The Rep's Cavernous ASHER LEV
The Rep’s First Stiemke Show of the Year Seems To Contemplate A Theatre Of Absence
The immensity of the empty space is apparent the moment one walks into the Stiemke Theatre. Scenic Designer Kevin Depinet punctuates a largely undressed stage with a few old picture frames. The floorboards come together at strange angles. There’s a window. The lights fade. The show’s three actors appear onstage and the show begins. The Milwaukee Rep’s first of two shows at the Stiemke Studio Theatre this year is profoundly cavernous in more ways than one.
Adapted from the novel by Chaim Potok, My Name Is Asher Lev tells the story of a young artist with a great deal of talent, played here by Milwaukee Rep newcomer Jonathan Bock. Growing-up in a Hasidic Jewish family in the 1950’s, the young artist named Lev finds the subject matter of his art to be a cause of great concern for his parents. Classical nudes and images of Jesus on a cross are not things a young Jewish boy should be spending his time on. Lev’s parents, along with all of the rest of the male and female characters, are played by Cassandra Bissell and Daniel Cantor.
The drama is carried across as competently as could be expected from a trio of solidly professional Equity actors. The script delivers much of the story in relatively dry exposition with a fair number of scenes showing interaction between Lev, his parents and others. As interesting as the drama is in places, the script seems to be lacking in any real insight into the nature of family, religion or art. The drama and its artifact of conflict are presented in a very straightforward manner on an almost bare stage. The inner emotional tensions echo out through the empty space, making for a passionately cavernous trip to the theatre for 90 minutes without intermission.

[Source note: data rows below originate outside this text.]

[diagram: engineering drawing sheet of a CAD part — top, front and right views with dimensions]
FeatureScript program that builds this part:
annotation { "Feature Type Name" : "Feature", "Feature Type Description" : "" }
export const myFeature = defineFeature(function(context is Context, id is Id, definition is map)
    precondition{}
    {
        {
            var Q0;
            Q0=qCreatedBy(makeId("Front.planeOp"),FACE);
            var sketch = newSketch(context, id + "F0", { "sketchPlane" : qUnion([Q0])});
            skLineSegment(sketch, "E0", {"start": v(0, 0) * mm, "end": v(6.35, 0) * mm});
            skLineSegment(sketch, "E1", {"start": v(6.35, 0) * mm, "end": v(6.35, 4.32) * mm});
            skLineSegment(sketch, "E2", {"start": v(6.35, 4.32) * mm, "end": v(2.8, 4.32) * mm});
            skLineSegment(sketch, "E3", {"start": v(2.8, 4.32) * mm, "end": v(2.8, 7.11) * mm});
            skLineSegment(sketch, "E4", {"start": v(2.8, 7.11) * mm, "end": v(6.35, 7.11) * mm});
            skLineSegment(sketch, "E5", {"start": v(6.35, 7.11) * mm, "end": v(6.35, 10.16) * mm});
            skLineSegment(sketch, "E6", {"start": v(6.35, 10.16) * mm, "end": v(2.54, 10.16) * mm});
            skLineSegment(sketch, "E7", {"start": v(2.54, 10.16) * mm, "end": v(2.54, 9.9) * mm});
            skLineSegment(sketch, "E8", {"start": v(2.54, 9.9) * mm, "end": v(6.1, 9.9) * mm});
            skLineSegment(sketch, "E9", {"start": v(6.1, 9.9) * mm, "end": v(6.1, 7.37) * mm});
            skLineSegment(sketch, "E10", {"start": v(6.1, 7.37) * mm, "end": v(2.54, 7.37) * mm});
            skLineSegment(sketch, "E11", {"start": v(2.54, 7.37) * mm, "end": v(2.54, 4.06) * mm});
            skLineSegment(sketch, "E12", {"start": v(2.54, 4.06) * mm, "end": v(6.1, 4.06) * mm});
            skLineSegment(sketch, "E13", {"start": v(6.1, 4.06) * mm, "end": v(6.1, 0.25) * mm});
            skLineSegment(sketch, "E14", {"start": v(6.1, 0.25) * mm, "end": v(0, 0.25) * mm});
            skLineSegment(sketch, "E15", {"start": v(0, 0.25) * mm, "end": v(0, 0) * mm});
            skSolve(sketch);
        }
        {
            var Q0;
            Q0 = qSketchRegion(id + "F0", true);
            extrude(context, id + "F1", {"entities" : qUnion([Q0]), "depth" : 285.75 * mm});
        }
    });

My Name Is Asher Lev is clearly just as much about what isn’t being said as its is about the actual dialogue—just as much about what isn’t being done as it is about the physical motion manifesting itself on the stage. A big, shadowy cavern echoing bigger emotional friction from an unseen elsewhere can be a profoundly moving experience if you’ve got an audience in the right frame of mind for it, but there are limitations to staging a void for the benefit of an audience. Much of what an audience experiences in a production like this comes from the emotional substance they’re bringing with them into the theatre. For those not in a particularly reflective mood, a drama like this could come across as hollow echoes from one of the largest studio theatres in town.